The response should contain every record, reproduced exactly.

[Extracted page text data]
──────────

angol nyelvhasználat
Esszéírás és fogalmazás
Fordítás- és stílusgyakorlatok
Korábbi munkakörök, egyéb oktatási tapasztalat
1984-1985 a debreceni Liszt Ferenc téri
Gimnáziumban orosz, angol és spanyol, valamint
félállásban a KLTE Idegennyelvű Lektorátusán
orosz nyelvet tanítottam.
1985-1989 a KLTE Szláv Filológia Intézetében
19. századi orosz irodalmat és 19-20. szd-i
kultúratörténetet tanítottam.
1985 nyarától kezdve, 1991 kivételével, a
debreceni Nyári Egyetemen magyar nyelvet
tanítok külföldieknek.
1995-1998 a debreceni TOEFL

──────────

▶ _RESPONSE AREA_:
angol nyelvhasználat
Esszéírás és fogalmazás
Fordítás- és stílusgyakorlatok
Korábbi munkakörök, egyéb oktatási tapasztalat
1984-1985 a debreceni Liszt Ferenc téri
Gimnáziumban orosz, angol és spanyol, valamint
félállásban a KLTE Idegennyelvű Lektorátusán
orosz nyelvet tanítottam.
1985-1989 a KLTE Szláv Filológia Intézetében
19. századi orosz irodalmat és 19-20. szd-i
kultúratörténetet tanítottam.
1985 nyarától kezdve, 1991 kivételével, a
debreceni Nyári Egyetemen magyar nyelvet
tanítok külföldieknek.
1995-1998 a debreceni TOEFL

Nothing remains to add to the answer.